◆ **抜粋**
..............................
朝ごはんは出発地点から6km先にあるFromistaにて、たっぷりのカフェコンレチェとパンオショコラ。このあたたかいカフェが、寝ぼけていた頭をしゃきっと目覚めさせる。スペインのパンはフランスのパンと、決定的に異なっている。良くも悪くも大雑把なのだ。形や味、だけれどもいまのこの巡礼地では繊細さなど必要なくて、素朴さこそが当然嬉しい。
久しぶりに単独行動をする若いフランス人男性を見かけた。フランス人はたいてい年配者で二人組か集団で行動する姿をよく見かけていたので、すこし珍しい。楽しそうにその場にいる人たちと会話する姿をみると、一人でいることが自由度がきいて好きなんだろうなと思う。自分自身も同様で。
ぽつりぽつりとある、道を指し示す貝殻印の石碑。まっすぐの道を曲がった先に、出くわしたのは大量のその姿。なにもこんなに設置しなくても、と突っ込みつつも、これまで一生懸命探して見つけていたものがこんなにも堂々と居座るのはどこか面白い光景である。
そしてVillalcazar de Sirgaに到着。巡礼のモニュメントは教会に向かって座っている。うまく説明できないのだが、これまで泊まってきたどの街よりも気持ちがいい。緑があるわけでもなく、天候のおかげでもなく、洗練された城下町のような凛とした佇まいをこの街全体が内包している。
..............................
◆ **データ一覧**
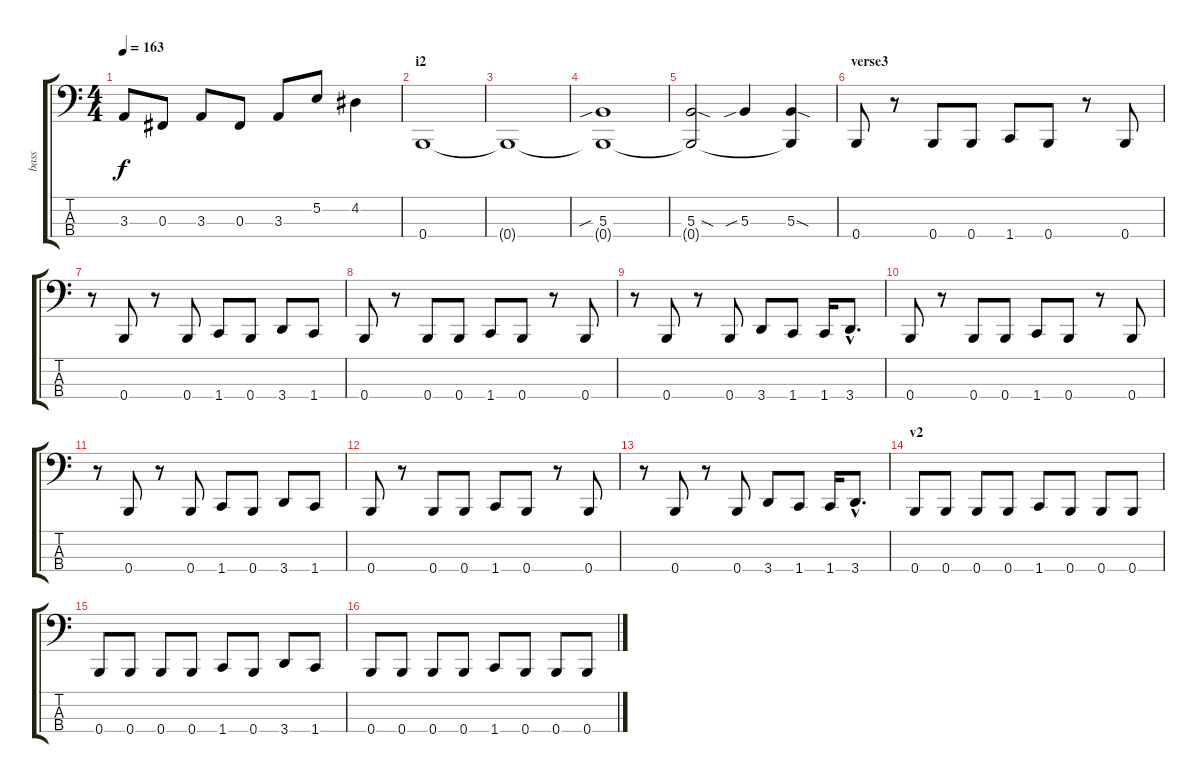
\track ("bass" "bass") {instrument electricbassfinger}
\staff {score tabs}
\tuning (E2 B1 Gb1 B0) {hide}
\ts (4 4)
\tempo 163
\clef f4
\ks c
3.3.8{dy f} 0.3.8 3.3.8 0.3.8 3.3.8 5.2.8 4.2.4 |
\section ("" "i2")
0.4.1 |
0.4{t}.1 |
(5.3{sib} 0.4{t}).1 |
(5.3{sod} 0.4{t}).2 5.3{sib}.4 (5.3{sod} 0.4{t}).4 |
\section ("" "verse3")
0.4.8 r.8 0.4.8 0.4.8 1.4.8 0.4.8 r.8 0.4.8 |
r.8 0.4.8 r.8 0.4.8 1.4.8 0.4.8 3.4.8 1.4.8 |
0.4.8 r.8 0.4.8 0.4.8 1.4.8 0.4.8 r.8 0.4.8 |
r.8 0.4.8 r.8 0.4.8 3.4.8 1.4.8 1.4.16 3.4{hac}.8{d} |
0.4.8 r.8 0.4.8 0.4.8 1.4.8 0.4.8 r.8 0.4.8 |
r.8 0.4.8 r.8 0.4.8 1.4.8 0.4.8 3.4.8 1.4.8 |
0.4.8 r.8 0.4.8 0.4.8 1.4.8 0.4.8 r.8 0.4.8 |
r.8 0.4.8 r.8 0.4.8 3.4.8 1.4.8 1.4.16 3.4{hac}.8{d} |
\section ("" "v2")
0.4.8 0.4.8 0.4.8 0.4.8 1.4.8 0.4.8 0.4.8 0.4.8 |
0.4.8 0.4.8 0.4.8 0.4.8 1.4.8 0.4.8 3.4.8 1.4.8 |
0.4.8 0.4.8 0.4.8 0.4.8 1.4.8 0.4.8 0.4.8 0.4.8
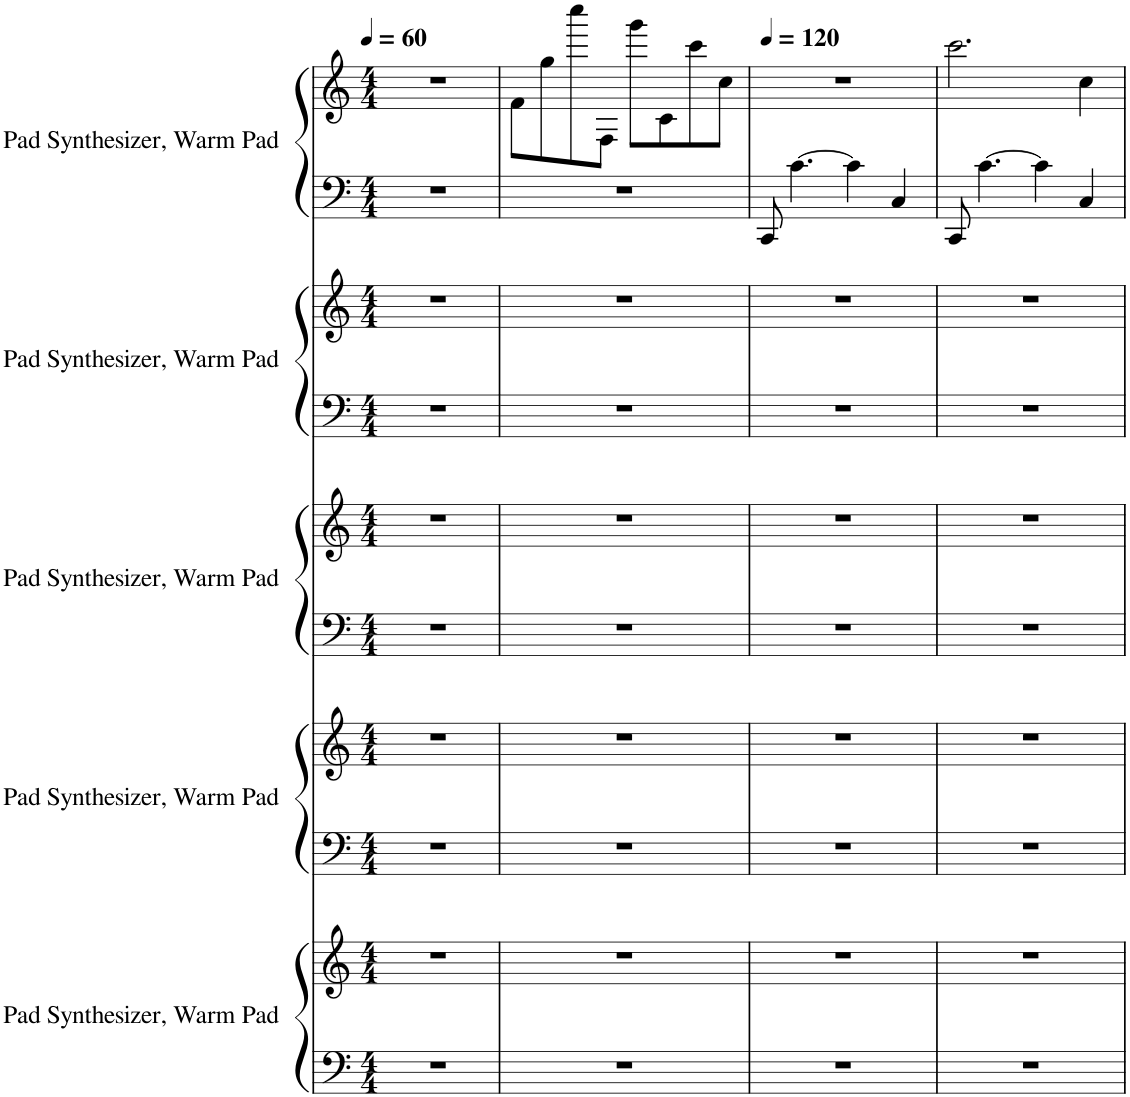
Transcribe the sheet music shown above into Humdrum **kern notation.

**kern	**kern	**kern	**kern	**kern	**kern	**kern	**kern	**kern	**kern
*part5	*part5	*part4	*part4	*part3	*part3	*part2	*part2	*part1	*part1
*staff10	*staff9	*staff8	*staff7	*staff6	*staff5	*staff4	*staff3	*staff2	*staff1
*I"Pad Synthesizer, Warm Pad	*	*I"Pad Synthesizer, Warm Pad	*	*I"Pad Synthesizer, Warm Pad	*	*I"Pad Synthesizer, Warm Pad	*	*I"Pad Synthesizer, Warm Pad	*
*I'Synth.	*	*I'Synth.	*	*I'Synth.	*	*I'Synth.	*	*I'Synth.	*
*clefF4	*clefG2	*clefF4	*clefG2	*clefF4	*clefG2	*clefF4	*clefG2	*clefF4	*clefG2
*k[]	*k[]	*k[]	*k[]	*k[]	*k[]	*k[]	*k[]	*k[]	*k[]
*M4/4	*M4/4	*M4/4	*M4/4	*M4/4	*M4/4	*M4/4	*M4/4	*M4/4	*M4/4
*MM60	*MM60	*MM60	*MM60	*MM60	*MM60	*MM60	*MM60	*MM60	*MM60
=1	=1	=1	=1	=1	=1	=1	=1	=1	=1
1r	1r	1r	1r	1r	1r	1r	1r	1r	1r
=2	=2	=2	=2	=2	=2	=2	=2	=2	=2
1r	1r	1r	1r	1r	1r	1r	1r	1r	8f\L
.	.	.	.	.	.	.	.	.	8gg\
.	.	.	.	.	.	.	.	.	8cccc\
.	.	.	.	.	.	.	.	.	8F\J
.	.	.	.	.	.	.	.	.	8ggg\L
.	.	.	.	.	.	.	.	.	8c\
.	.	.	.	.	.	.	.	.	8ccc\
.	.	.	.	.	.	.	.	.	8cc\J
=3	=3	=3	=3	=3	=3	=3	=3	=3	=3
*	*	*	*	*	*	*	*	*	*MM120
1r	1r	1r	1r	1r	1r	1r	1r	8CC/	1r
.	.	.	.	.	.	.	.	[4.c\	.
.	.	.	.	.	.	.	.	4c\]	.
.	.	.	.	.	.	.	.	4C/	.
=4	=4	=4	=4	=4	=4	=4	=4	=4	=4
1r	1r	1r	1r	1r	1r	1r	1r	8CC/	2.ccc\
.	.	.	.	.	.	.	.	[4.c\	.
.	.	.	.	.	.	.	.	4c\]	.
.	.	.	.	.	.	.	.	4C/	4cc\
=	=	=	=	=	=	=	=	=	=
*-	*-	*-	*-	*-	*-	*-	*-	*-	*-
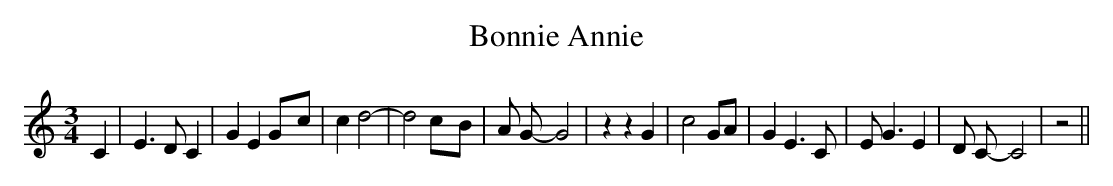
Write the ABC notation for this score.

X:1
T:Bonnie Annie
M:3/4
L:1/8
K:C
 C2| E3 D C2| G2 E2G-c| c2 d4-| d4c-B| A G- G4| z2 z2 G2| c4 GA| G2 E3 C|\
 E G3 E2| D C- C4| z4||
..............................
◆ **課題**
抜粋の「朝ごはんは出発地点から6km」から「て、素朴さこそが当然嬉しい。」までを、「カフェコンレチェ」を「カフェラテ」に置き換えて書き直してください。 この一覧は参照しなくてかまいません。

◆ **解答**
朝ごはんは出発地点から6km先にあるFromistaにて、たっぷりのカフェラテとパンオショコラ。このあたたかいカフェが、寝ぼけていた頭をしゃきっと目覚めさせる。スペインのパンはフランスのパンと、決定的に異なっている。良くも悪くも大雑把なのだ。形や味、だけれどもいまのこの巡礼地では繊細さなど必要なくて、素朴さこそが当然嬉しい。